CHICAGO — An Elk Grove Village man has been indicted in federal court on charges he tried to kill a postal carrier on New Year’s Eve.
CAMERON RUEBUSCH, 24, is charged with one count of attempted murder, one count of assault with a dangerous weapon, one count of using and discharging a firearm during a crime of violence, and one count of illegal possession of a firearm by a convicted felon. A co-defendant, RONALD BEYER, JR., 24, of Mount Prospect, is charged with one count of being an accessory after the fact to the assault allegedly committed by Ruebusch.
The indictment was returned Thursday in U.S. District Court in Chicago. Arraignments have not yet been scheduled.
The indictment was announced by John R. Lausch, Jr., United States Attorney for the Northern District of Illinois; and Craig Goldberg, Inspector-in-Charge of the U.S. Postal Inspection Service in Chicago. The Elk Grove Village Police Department worked closely with the U.S. Postal Inspection Service and provided substantial assistance during the investigation. The government is represented by Special Assistant U.S. Attorney Chester Choi.

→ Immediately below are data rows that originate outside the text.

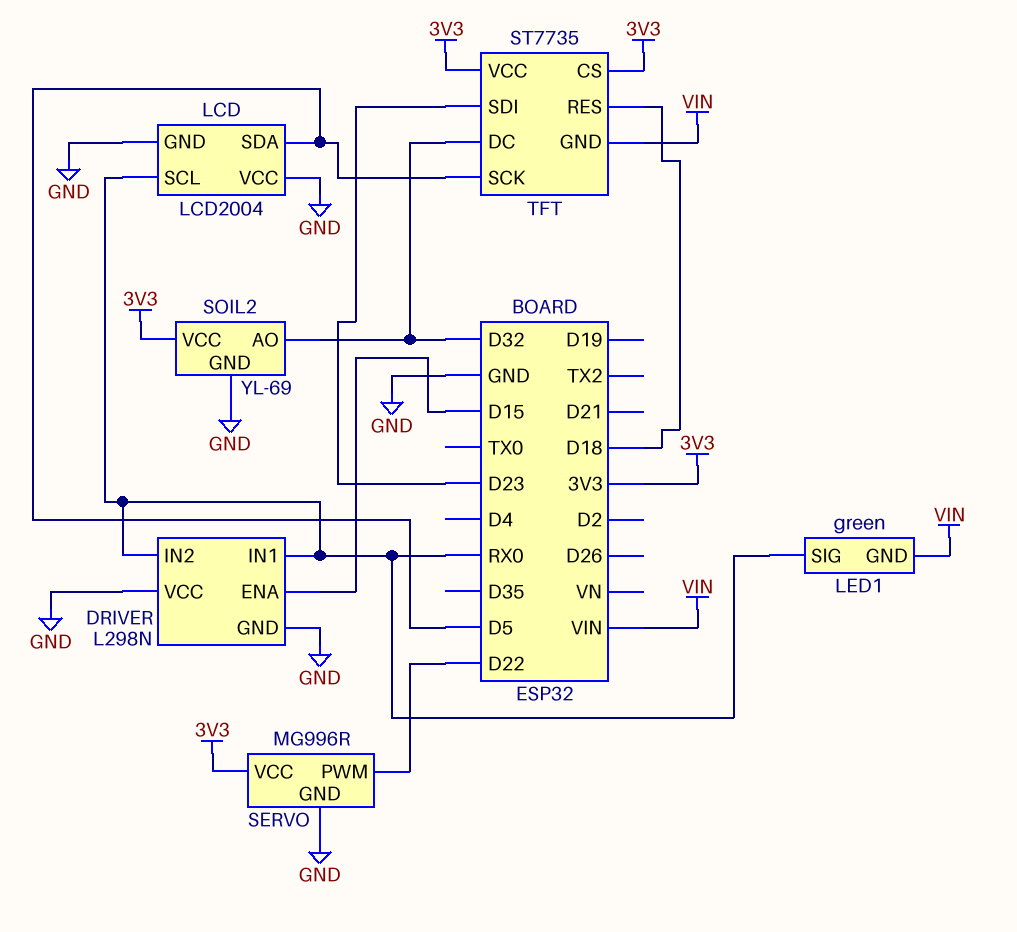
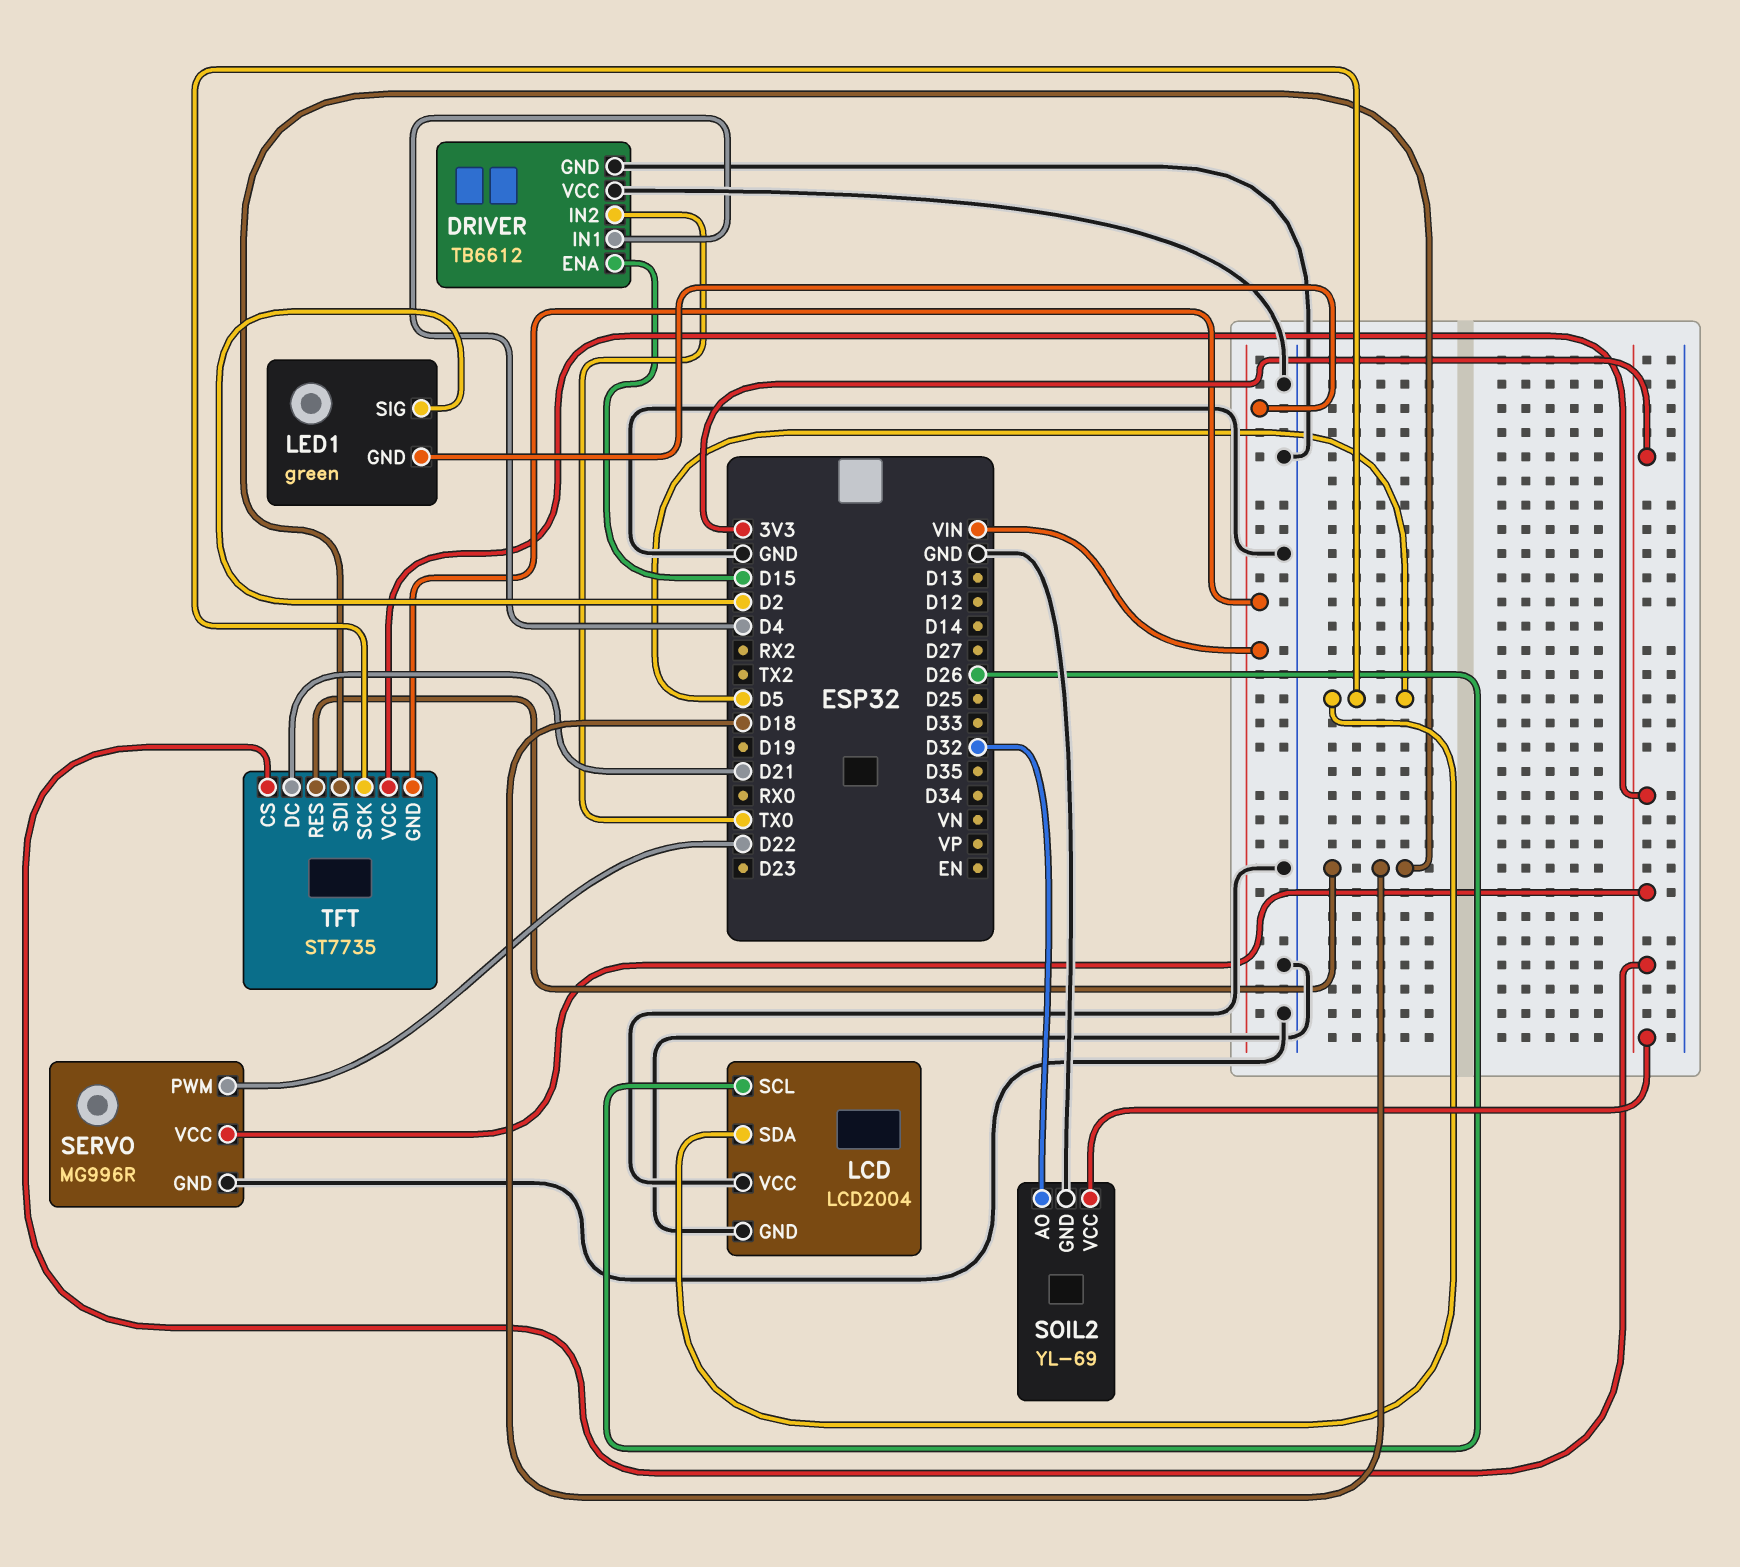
DRIVER: L298N -> TB6612
DRIVER pin IN1: RX0 -> D4
DRIVER pin IN2: RX0 -> TX0
LCD pin SCL: RX0 -> D26
LED1 pin SIG: RX0 -> D2
TFT pin DC: D32 -> D21
TFT pin SDI: D23 -> D18

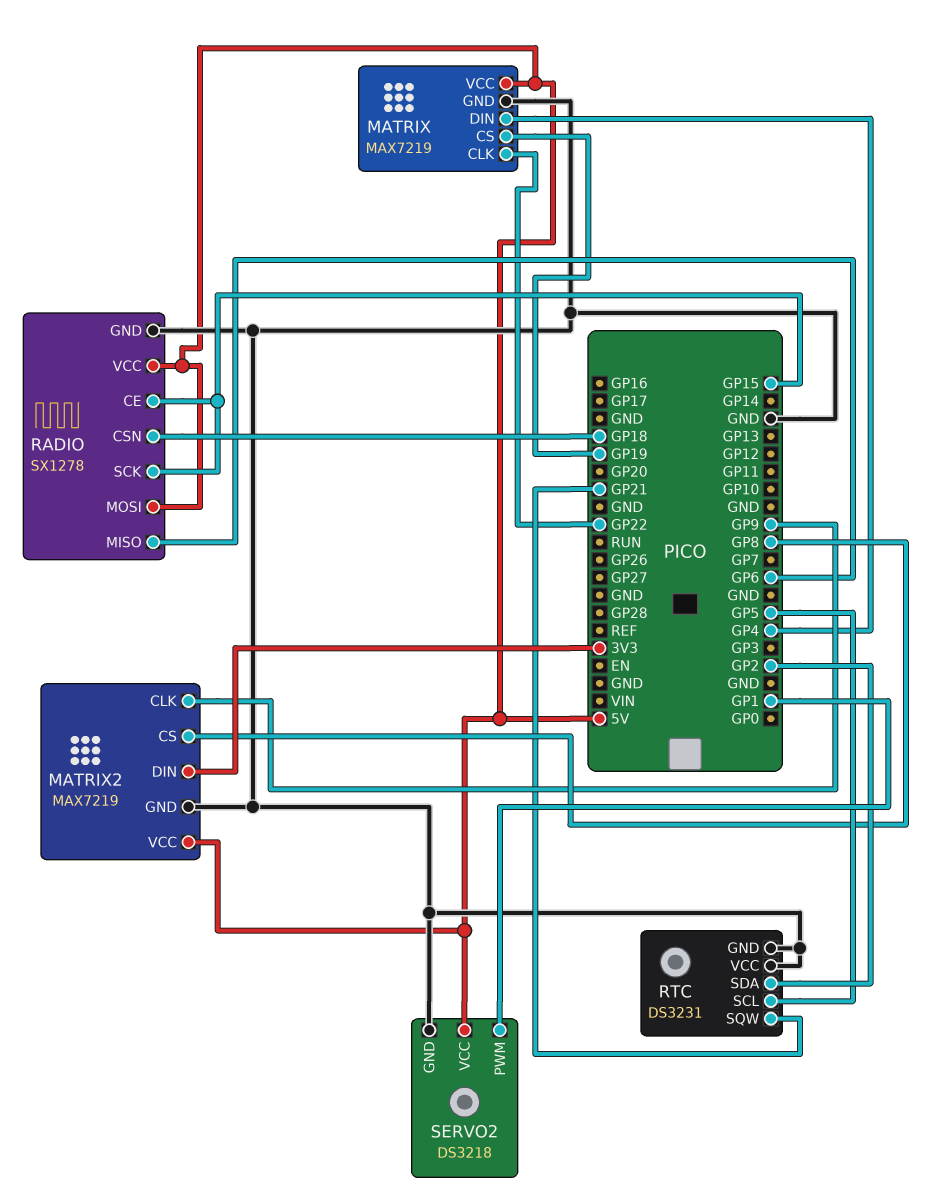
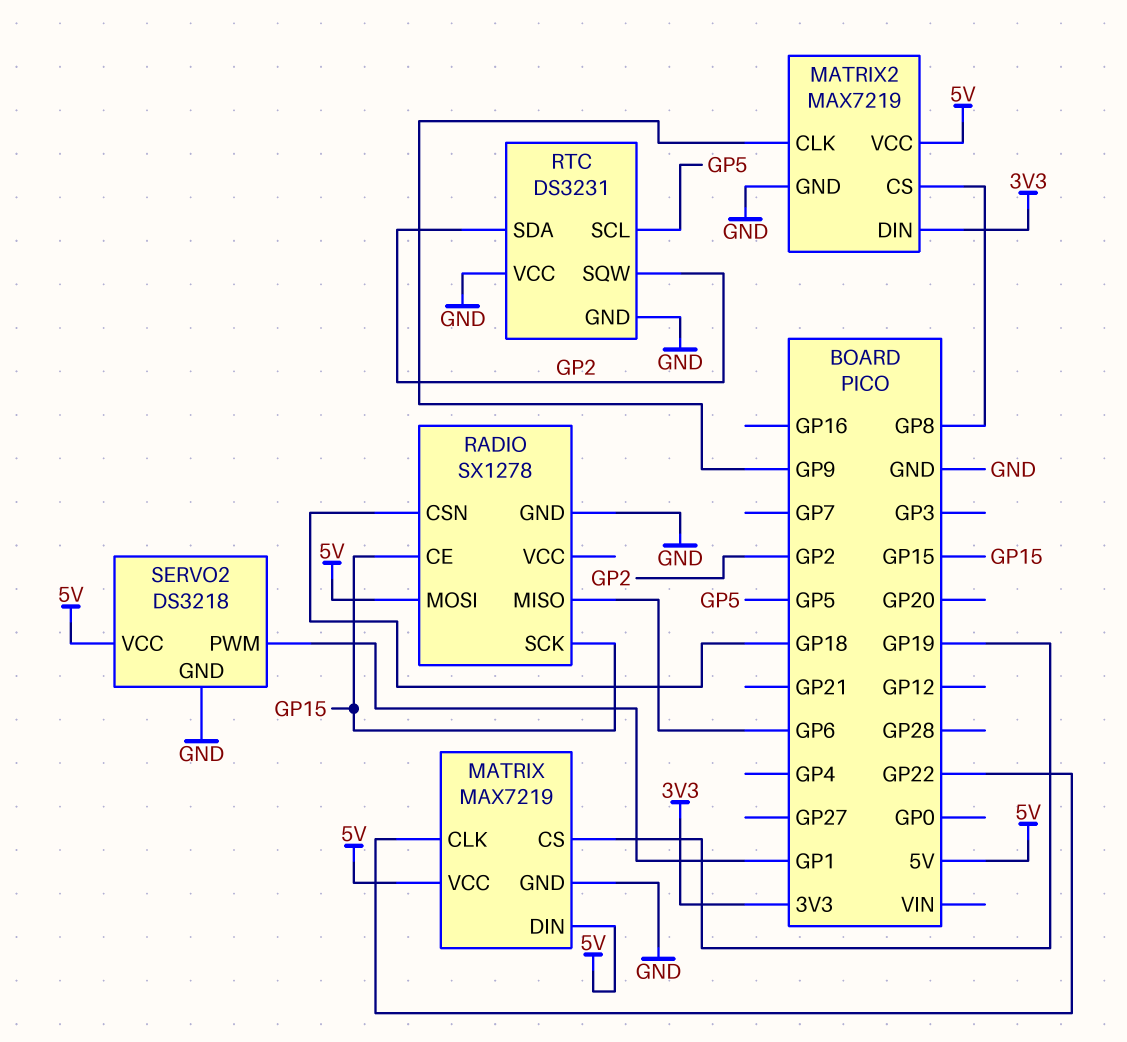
MATRIX pin DIN: GP4 -> 5V
RADIO pin VCC: 5V -> none
RTC pin SQW: GP21 -> GP2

According to the indictment and a criminal complaint previously filed in the case, Ruebusch shot the U.S. Postal Service carrier on Dec. 31, 2018, in Elk Grove Village. According to the complaint, the mail carrier had recently completed a delivery in the 200 block of West Brantwood Avenue when Ruebusch approached the USPS vehicle and said something to the effect of, “What’s up man?” The mail carrier put the vehicle in drive and drove away as Ruebusch fired a handgun, the charges allege. The mail carrier was wounded but survived.
Beyer allegedly drove Ruebusch from the scene after the shooting.
The public is reminded that an indictment is not evidence of guilt. The defendants are presumed innocent and entitled to a fair trial at which the government has the burden of proving guilt beyond a reasonable doubt.
The attempted murder and assault charges are each punishable by up to 20 years in prison, while the maximum sentence for each of the firearm counts is ten years. The accessory charge against Beyer is punishable by up to ten years. If convicted, the Court must impose reasonable sentences under federal sentencing statutes and the advisory U.S. Sentencing Guidelines.